A Naples, un auteur en mal d’inspiration la trouve en observant autour de lui le théâtre de la vie : Zaida, une gitane exilée qui ne se remet pas d’avoir été injustement répudiée, expulsée du sérail de ce pacha Selim qu’elle aime tant. Fiorilla, l’épouse fatiguée de Geronio, son vieux mari, fatiguée aussi de Don Narciso, son amant encombrant, et en quête d’un renouveau. Selim, lui-même, qui débarque, « Turc en Italie », et va donc se retrouver « au carrefour » des deux belles.

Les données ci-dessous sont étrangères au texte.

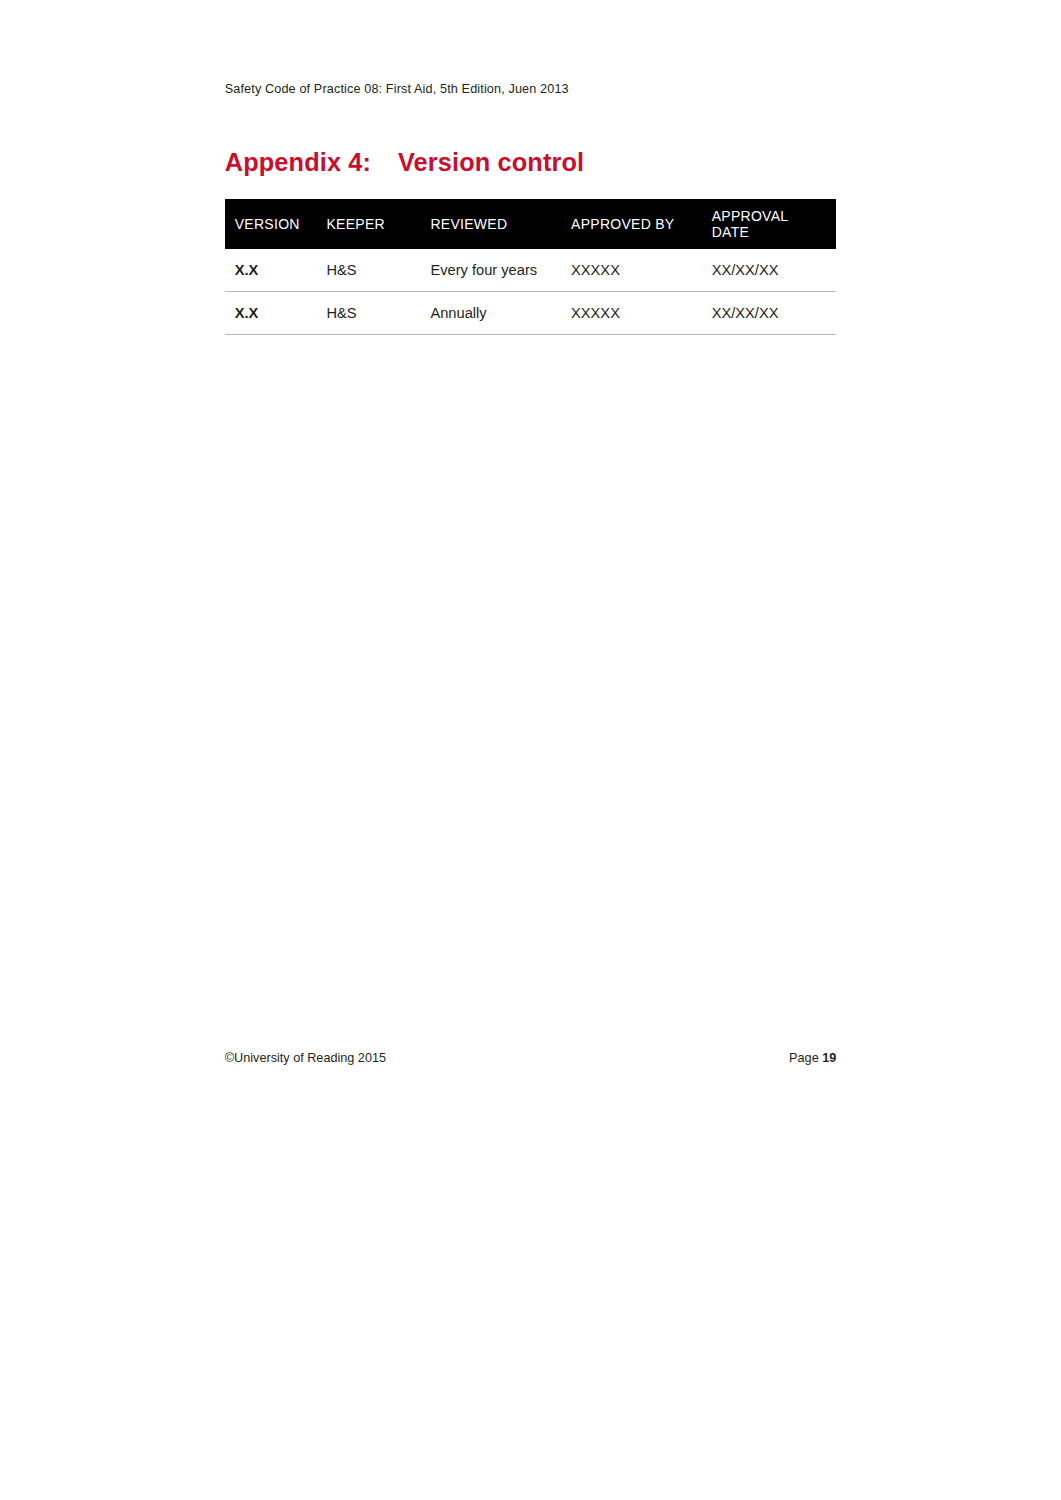Safety Code of Practice 08: First Aid, 5th Edition, Juen 2013
Appendix 4: Version control
| VERSION | KEEPER | REVIEWED | APPROVED BY | APPROVAL DATE |
| --- | --- | --- | --- | --- |
| X.X | H&S | Every four years | XXXXX | XX/XX/XX |
| X.X | H&S | Annually | XXXXX | XX/XX/XX |
©University of Reading 2015
Page 19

Vous imaginez aisément les quiproquos, les imbroglios, les espoirs, les désespoirs, les retournements de situation. Mais, comédie oblige, tout est bien qui finit bien, chacun retrouve sa chacune. 

Si cette « comédie à l’italienne » nous enchante, c’est évidemment d’abord grâce à Rossini. On connaît Rossini, on connaît ses procédés, on attend leur surgissement et on s’en réjouit. Il est vrai que ce paresseux travailleur (jusqu’à sa retraite anticipée à l’âge de 37 ans) avait bien compris que se répéter, voire même recycler des partitions (ce n’est pas le cas ici), n’est pas un défaut quand le résultat est là et que le public en redemande. Giuseppe Finzi, qui est un de ses familiers, a bien mis en valeur cette inventivité réitérée à la tête de l’Orchestre et des Chœurs de l’Opéra de Wallonie-Liège.